The compaction-worker is a stateless component responsible for merging small segments into larger blocks. This improves query performance by reducing the number of objects that need to be read from object storage.

Why compaction is needed

The ingestion pipeline creates many small segments—potentially millions of objects per hour at scale. Without compaction, this leads to:

Read amplification: Queries must fetch many small objects
Increased costs: More API calls to object storage
Metadata bloat: The metastore index grows unboundedly
Performance degradation: Both read and write paths slow down

How it works

Job polling: Workers poll the metastore for available compaction jobs.
Segment download: Workers download source segments from object storage.
Merge operation: Matching datasets from different segments are merged.
Block upload: The compacted block is uploaded to object storage.
Status report: Workers report job completion to the metastore.

Compaction speed

Compaction workers compact data as soon as possible after it's written to object storage:

Median time to first compaction: Less than 15 seconds
Continuous operation: Workers constantly poll for new jobs

This ensures that query performance remains optimal even during high ingestion rates.

Job scheduling

Compaction jobs are coordinated by the metastore, which:

Creates jobs when enough segments are available for compaction
Assigns jobs to workers based on available capacity
Tracks job progress and handles failures
Uses a "Small Job First" strategy to prioritize smaller blocks

Workers specify their available capacity when polling for jobs, allowing the system to adapt to the available resources.

Data layout

Profiling data from each service (identified by the service_name label) is stored as a separate dataset within a block.
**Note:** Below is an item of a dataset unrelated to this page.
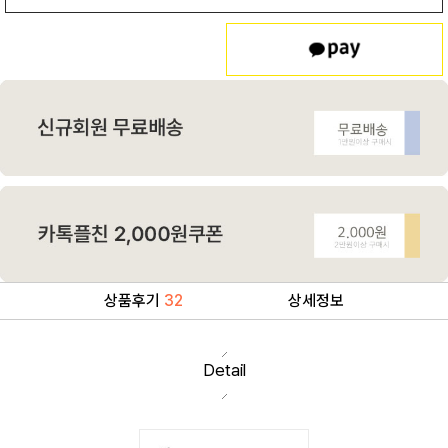
상품후기
32
상세정보
Detail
During compaction:

Matching datasets from different blocks are merged
TSDB indexes are combined
Symbols and profile tables are merged and rewritten

The output block contains non-overlapping, independent datasets optimized for efficient reading.

Stateless design

Compaction workers are completely stateless:

Require no persistent local storage
Scale horizontally by adding more instances
Allow instances to be added or removed at any time
Use default concurrency based on available CPU cores

Fault tolerance

If a compaction worker fails:

The job lease expires
The metastore reassigns the job to another worker
Source segments remain in object storage until compaction succeeds

Jobs that repeatedly fail are deprioritized to prevent blocking the compaction queue.

Garbage collection

After compaction completes, the original source blocks are not immediately deleted. Instead, tombstones are created in the metastore. The actual deletion happens after a configurable delay, giving queries time to discover the new compacted blocks and stop accessing the original ones. Eventually, tombstones are included in compaction jobs, and the worker removes the source objects from object storage.

For detailed information about the compaction process, refer to Compaction.